TRY IT
Your task is to copy each line of the material that holds the word "back".

- Opening Delimiter -

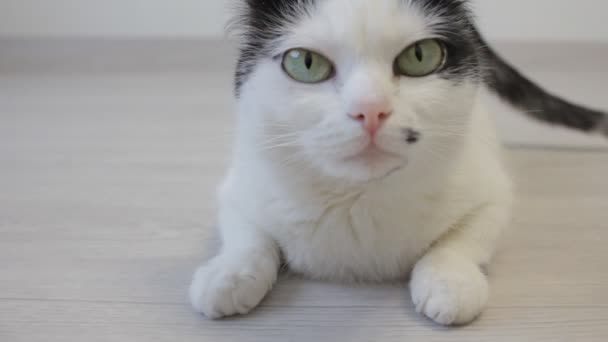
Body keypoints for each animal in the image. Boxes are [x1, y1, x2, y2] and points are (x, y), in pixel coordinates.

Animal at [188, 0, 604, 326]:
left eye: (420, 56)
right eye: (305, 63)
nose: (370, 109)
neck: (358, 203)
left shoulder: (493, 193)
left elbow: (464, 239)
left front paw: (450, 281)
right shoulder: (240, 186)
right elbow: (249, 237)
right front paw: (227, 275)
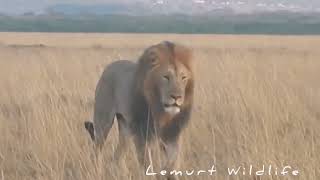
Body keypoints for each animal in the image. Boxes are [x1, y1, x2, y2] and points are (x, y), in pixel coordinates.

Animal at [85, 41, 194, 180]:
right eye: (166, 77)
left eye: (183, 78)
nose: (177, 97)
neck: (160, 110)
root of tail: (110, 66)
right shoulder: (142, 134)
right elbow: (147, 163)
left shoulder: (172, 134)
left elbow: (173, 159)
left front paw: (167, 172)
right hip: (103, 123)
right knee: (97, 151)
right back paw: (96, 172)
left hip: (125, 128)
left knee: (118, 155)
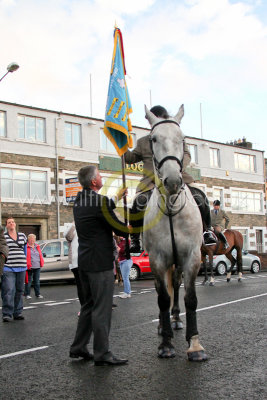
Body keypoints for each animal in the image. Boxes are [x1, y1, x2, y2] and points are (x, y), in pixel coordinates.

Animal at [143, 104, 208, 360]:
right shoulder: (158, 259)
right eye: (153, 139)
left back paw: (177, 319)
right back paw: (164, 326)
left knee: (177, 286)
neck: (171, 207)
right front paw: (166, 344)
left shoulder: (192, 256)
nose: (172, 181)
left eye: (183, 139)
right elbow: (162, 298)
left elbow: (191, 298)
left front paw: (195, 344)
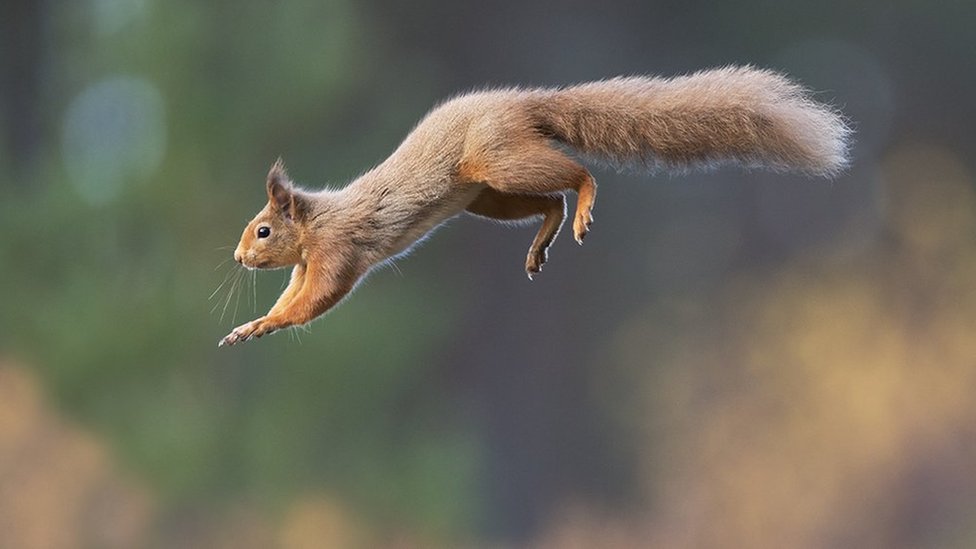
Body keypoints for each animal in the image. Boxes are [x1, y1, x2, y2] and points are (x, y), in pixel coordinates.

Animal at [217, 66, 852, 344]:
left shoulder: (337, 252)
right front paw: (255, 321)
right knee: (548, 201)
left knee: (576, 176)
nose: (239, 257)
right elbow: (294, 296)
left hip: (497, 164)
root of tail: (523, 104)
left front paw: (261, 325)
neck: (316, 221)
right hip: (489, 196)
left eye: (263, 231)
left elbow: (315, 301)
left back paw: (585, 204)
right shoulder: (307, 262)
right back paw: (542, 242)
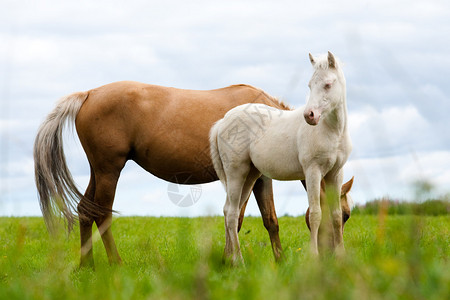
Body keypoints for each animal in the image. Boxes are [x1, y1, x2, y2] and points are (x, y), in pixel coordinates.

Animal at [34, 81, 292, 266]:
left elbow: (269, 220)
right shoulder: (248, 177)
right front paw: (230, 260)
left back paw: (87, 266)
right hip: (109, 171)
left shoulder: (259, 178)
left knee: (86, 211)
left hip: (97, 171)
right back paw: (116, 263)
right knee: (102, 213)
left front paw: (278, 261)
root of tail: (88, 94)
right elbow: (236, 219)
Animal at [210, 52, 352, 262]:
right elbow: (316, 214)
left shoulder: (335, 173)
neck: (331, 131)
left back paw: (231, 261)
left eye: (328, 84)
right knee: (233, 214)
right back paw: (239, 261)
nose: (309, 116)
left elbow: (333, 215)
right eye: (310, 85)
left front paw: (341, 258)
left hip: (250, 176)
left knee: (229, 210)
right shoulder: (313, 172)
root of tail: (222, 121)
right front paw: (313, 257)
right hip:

- Closing Delimiter -

REPLY TO THE TASK
right back paw: (96, 172)
left back paw: (177, 319)
right back paw: (164, 326)
left back paw: (585, 204)
right back paw: (542, 242)
left back paw: (87, 266)
right back paw: (116, 263)
left back paw: (231, 261)
right back paw: (239, 261)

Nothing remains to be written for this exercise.